Exercise details:
The copy you give must match the records exactly, except that it holds no images.

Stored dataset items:
━━━━━━━━━━━━━━━━━━━━

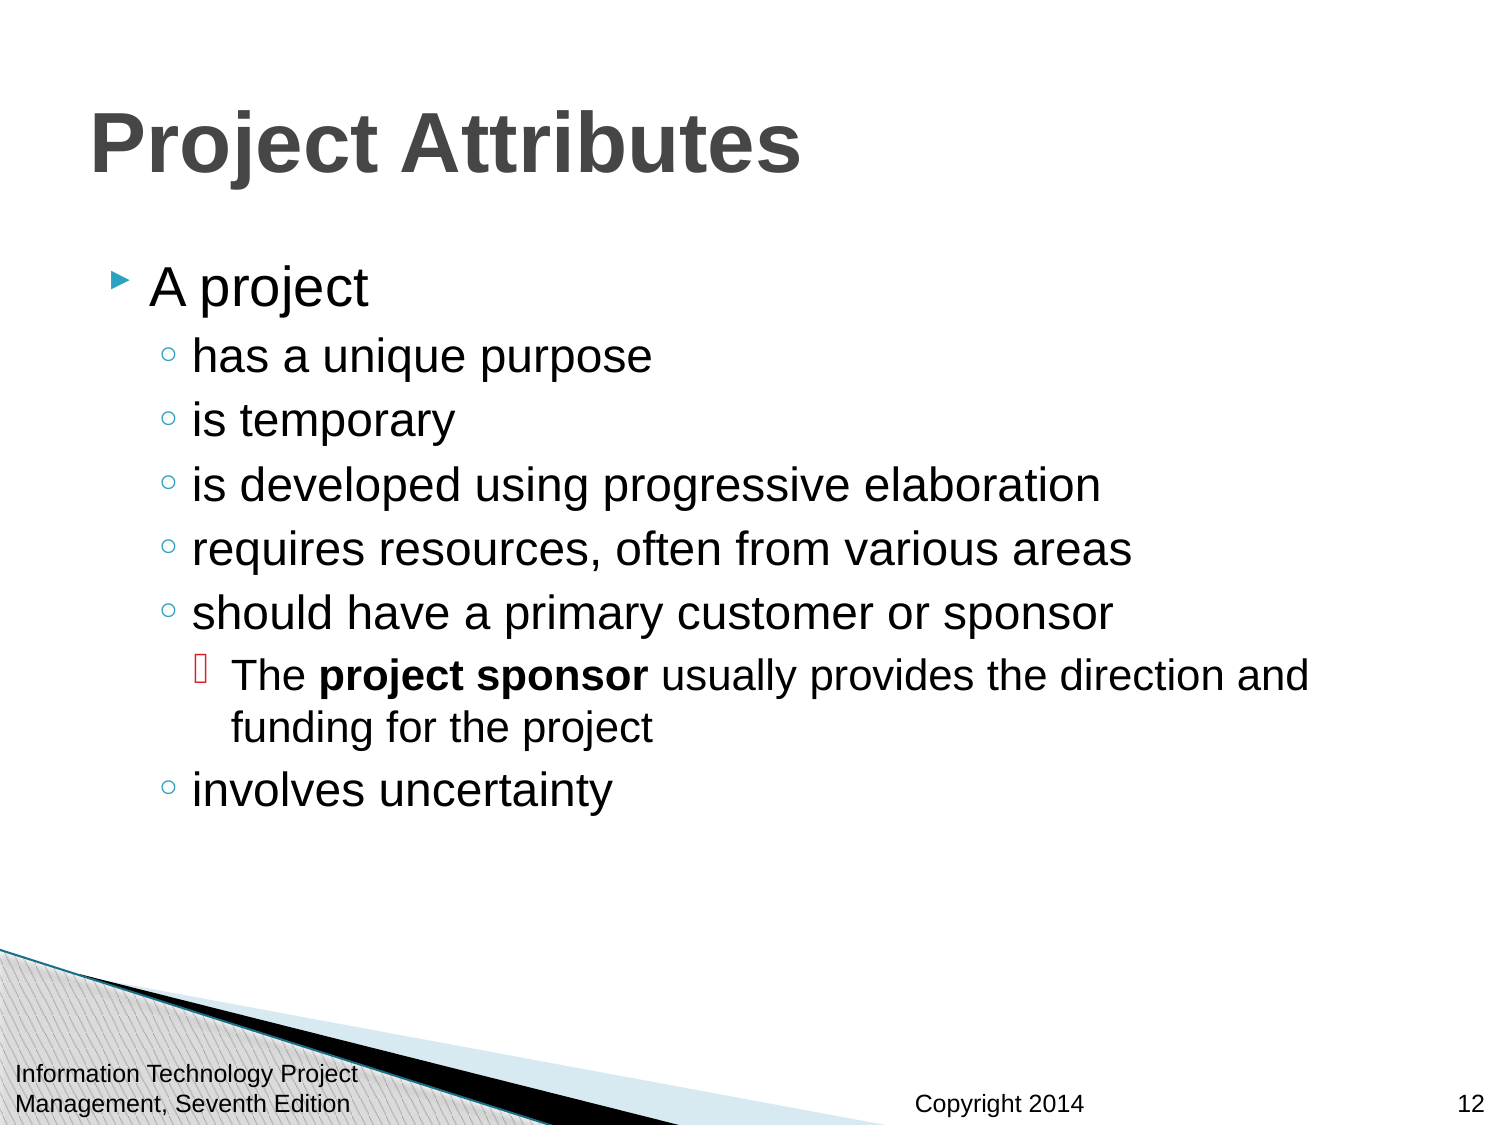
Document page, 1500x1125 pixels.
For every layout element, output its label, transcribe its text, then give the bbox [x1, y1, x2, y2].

title Project Attributes [75, 45, 1425, 233]
slide_number 12 [1408, 1065, 1500, 1125]
list A project has a unique purpose is temporary is developed using progressive elaboration requires resources, often from various areas should have a primary customer or sponsor The project sponsor usually provides the direction and funding for the project involves uncertainty [74, 242, 1426, 986]
footer Information Technology Project Management, Seventh Edition [0, 1065, 425, 1125]
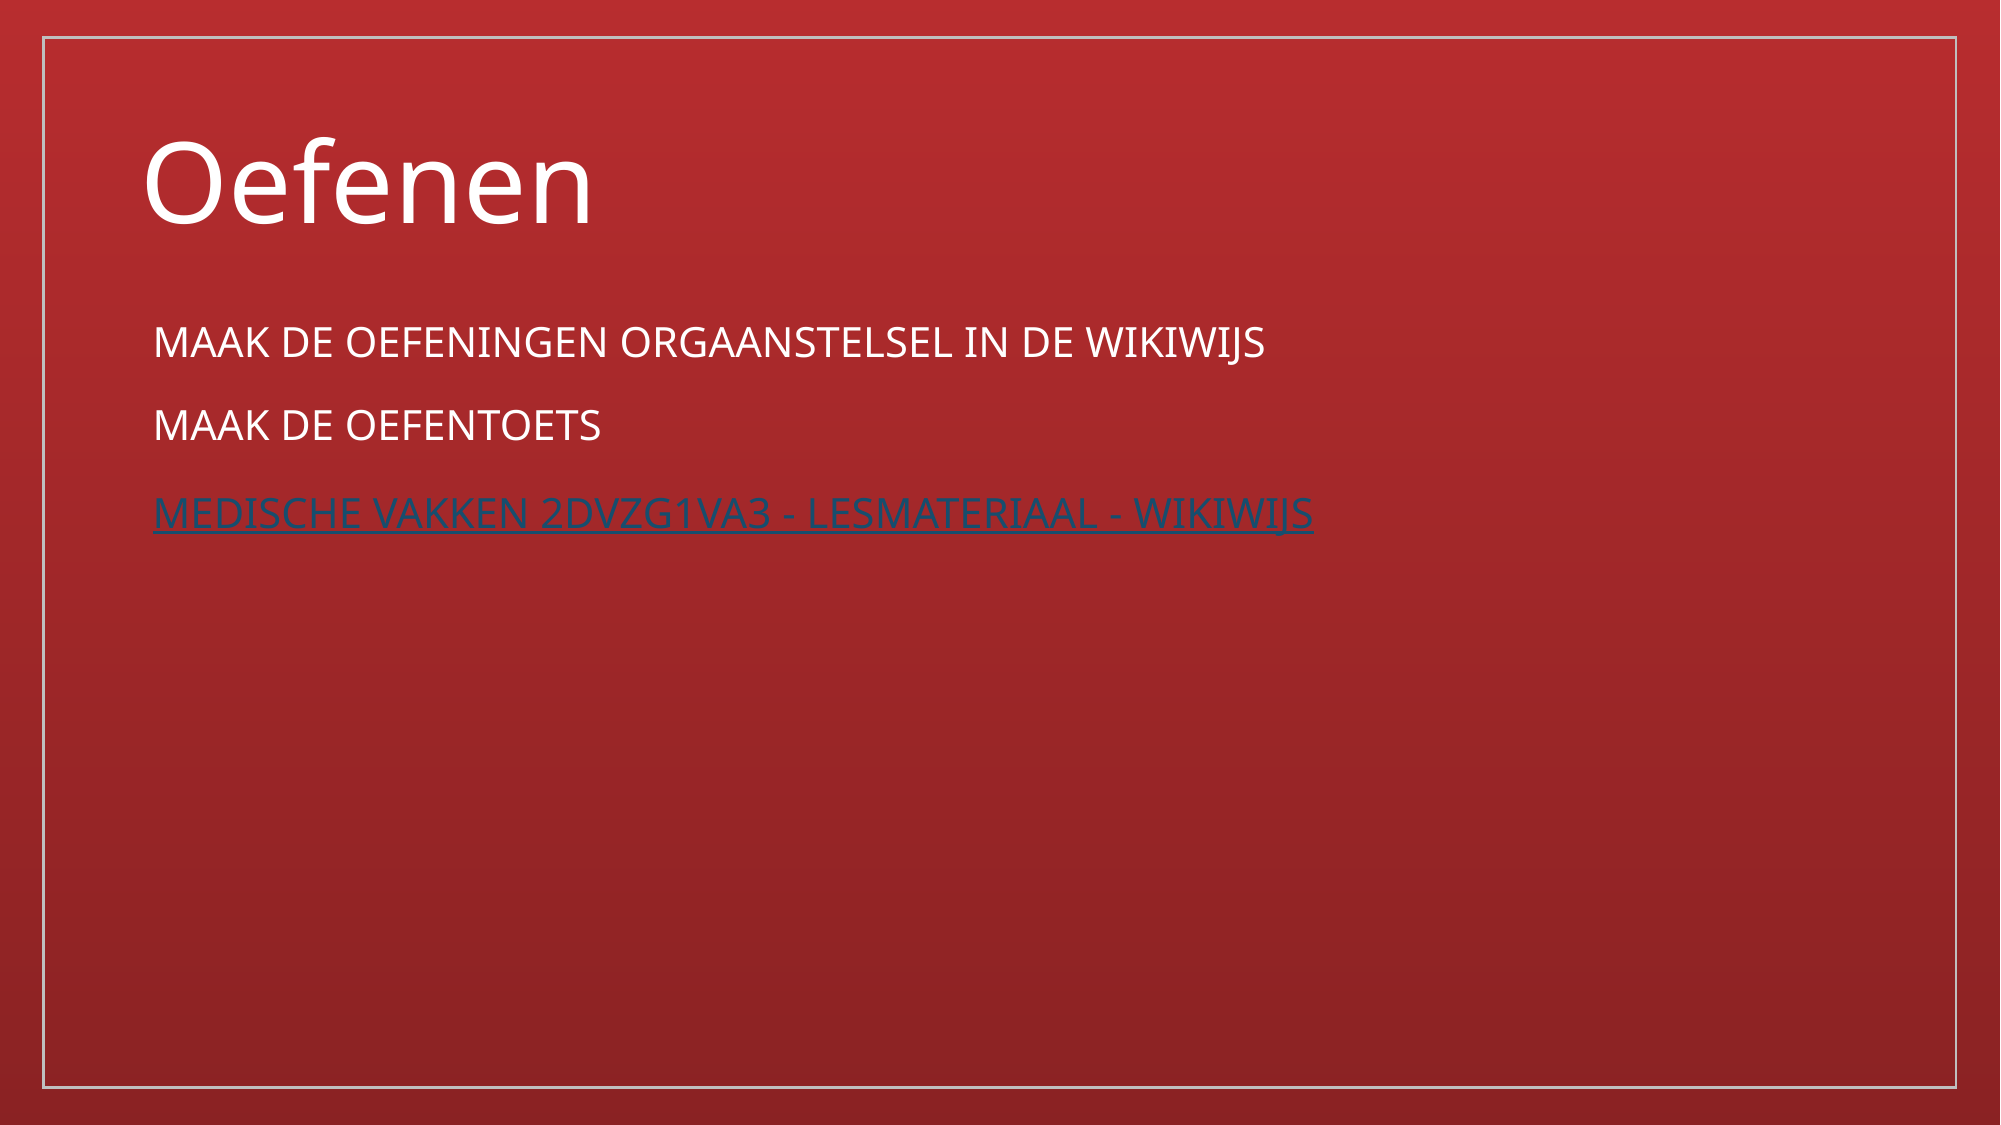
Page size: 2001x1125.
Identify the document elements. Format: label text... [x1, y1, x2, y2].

title Oefenen [125, 72, 1235, 253]
list Maak de oefeningen orgaanstelsel in de wikiwijs Maak de oefentoets Medische vakken 2DVZG1VA3 - Lesmateriaal - Wikiwijs [137, 314, 1674, 728]
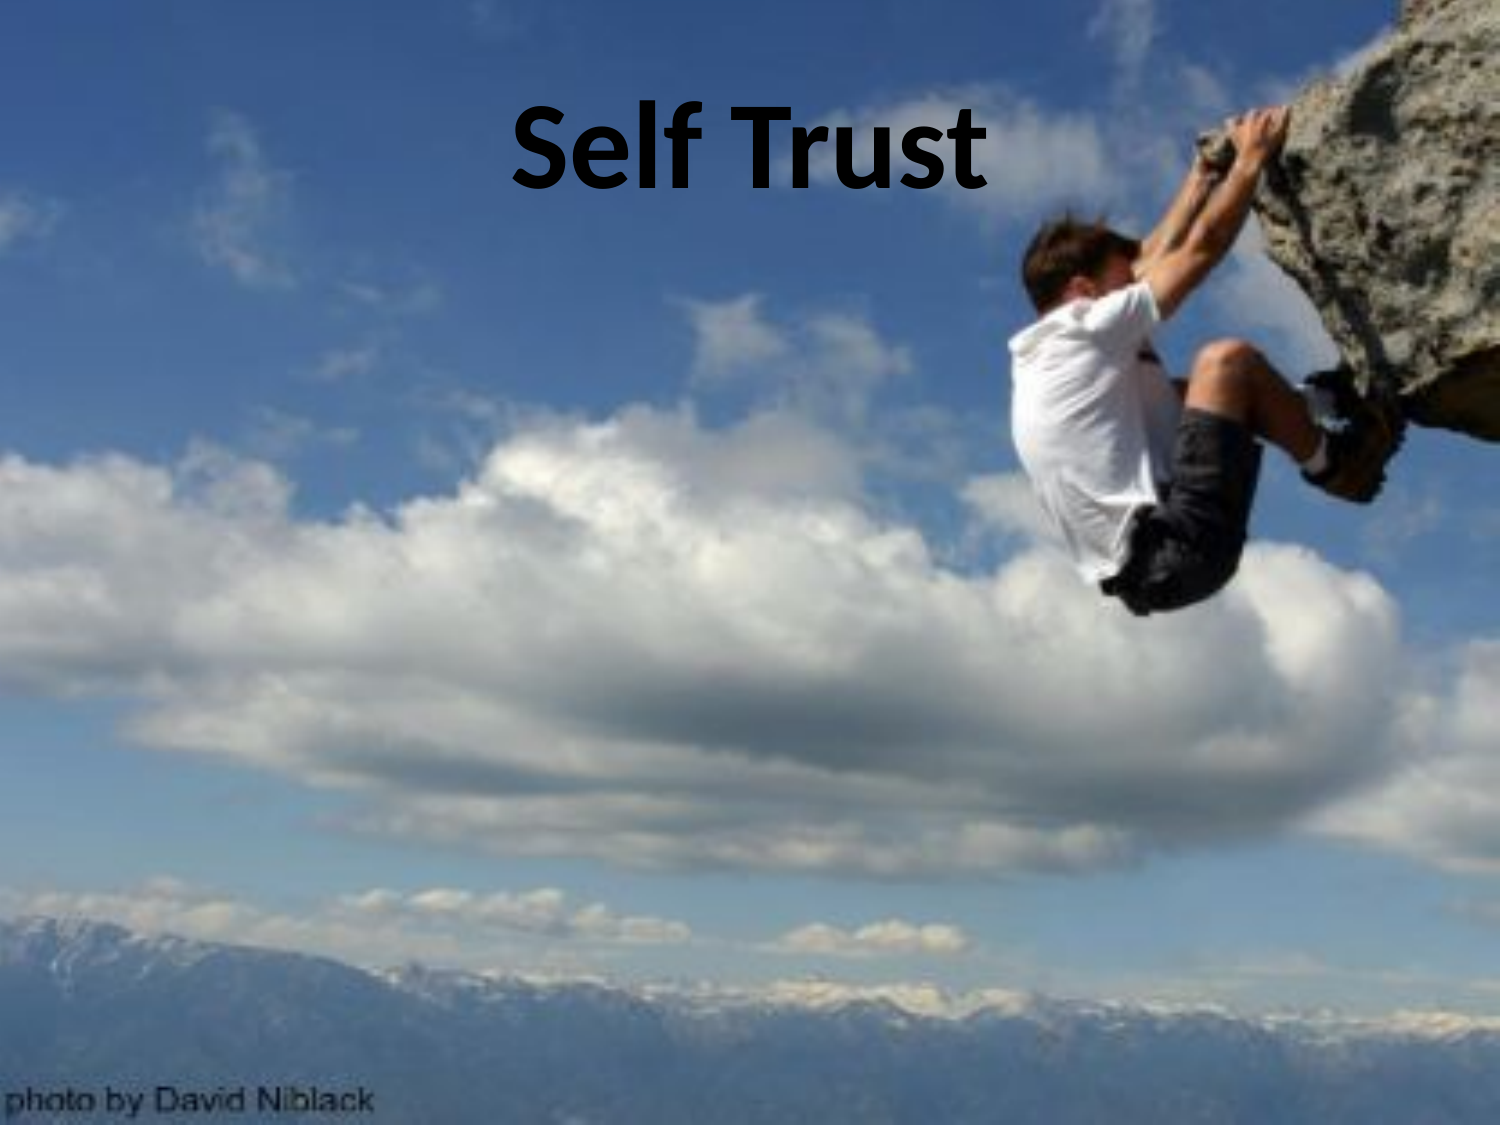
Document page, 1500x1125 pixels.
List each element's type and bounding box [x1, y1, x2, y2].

list [0, 0, 1500, 1125]
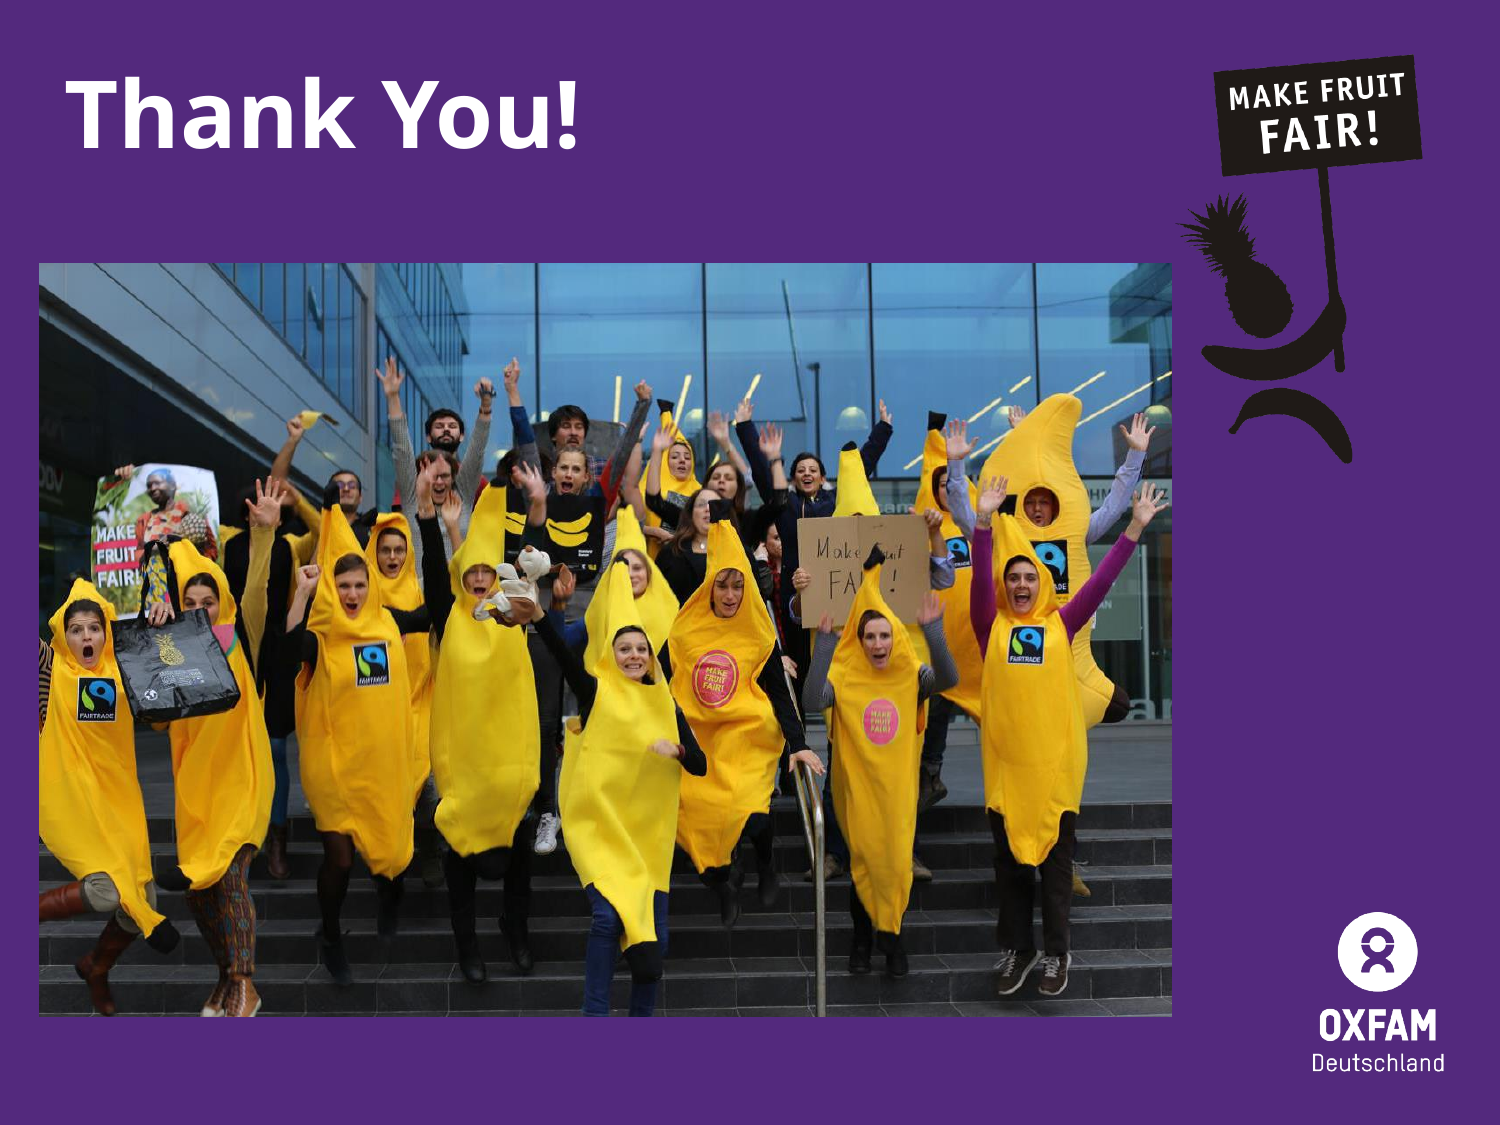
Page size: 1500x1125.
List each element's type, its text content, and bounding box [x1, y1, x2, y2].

picture [38, 263, 1172, 1017]
picture [1174, 54, 1423, 464]
picture [1304, 1047, 1452, 1080]
title Thank You! [64, 54, 1454, 1047]
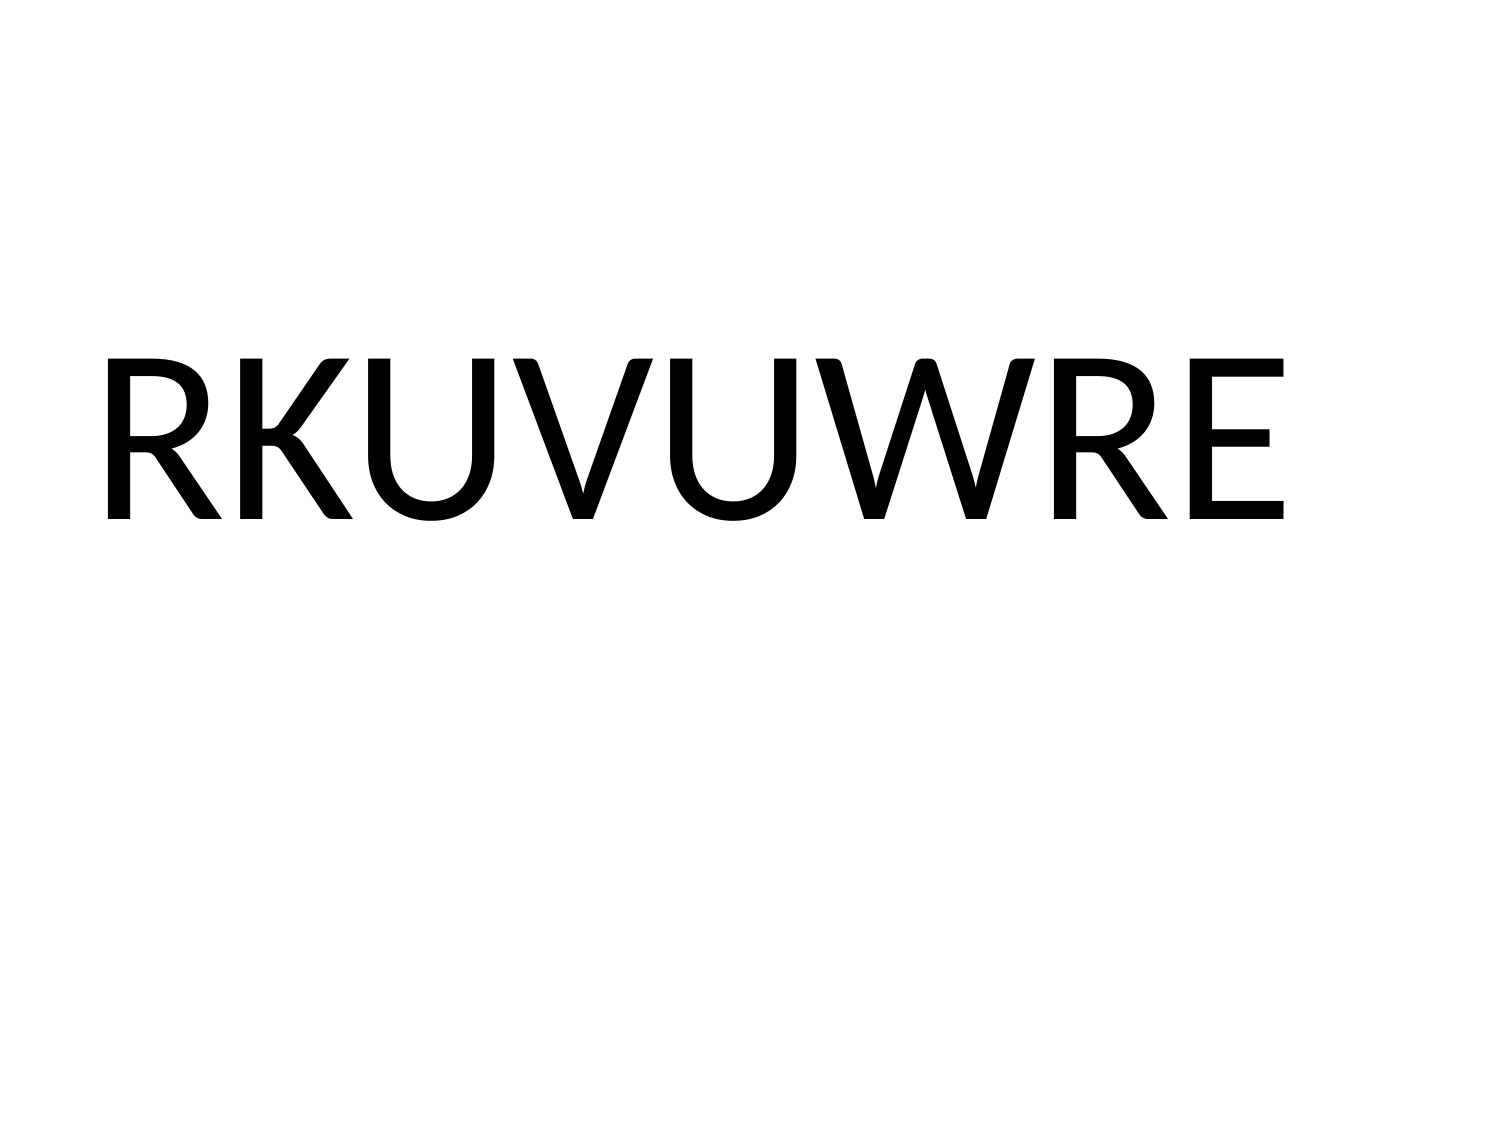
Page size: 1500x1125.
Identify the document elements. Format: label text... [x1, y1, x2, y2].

list RKUVUWRE [75, 262, 1425, 1005]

━━━━━━━━━━━━━━━━━━━━

Exercise result:
Document page, 1500x1125 pixels.
For every layout element, output its label, transcribe its text, then give the bbox [x1, y1, x2, y2].

title Project Attributes [75, 45, 1425, 233]
slide_number 12 [1408, 1065, 1500, 1125]
list A project has a unique purpose is temporary is developed using progressive elaboration requires resources, often from various areas should have a primary customer or sponsor The project sponsor usually provides the direction and funding for the project involves uncertainty [74, 242, 1426, 986]
footer Information Technology Project Management, Seventh Edition [0, 1065, 425, 1125]
Page size: 2001x1125.
Identify the document elements. Format: label text... [x1, y1, x2, y2].

title Oefenen [125, 72, 1235, 253]
list Maak de oefeningen orgaanstelsel in de wikiwijs Maak de oefentoets Medische vakken 2DVZG1VA3 - Lesmateriaal - Wikiwijs [137, 314, 1674, 728]
Document page, 1500x1125 pixels.
List each element's type and bounding box [x1, y1, x2, y2].

list [0, 0, 1500, 1125]
Page size: 1500x1125.
List each element's type, its text content, and bounding box [x1, y1, x2, y2].

picture [38, 263, 1172, 1017]
picture [1174, 54, 1423, 464]
picture [1304, 1047, 1452, 1080]
title Thank You! [64, 54, 1454, 1047]
Page size: 1500x1125.
Identify the document elements. Format: label text... [x1, y1, x2, y2].

list RKUVUWRE [75, 262, 1425, 1005]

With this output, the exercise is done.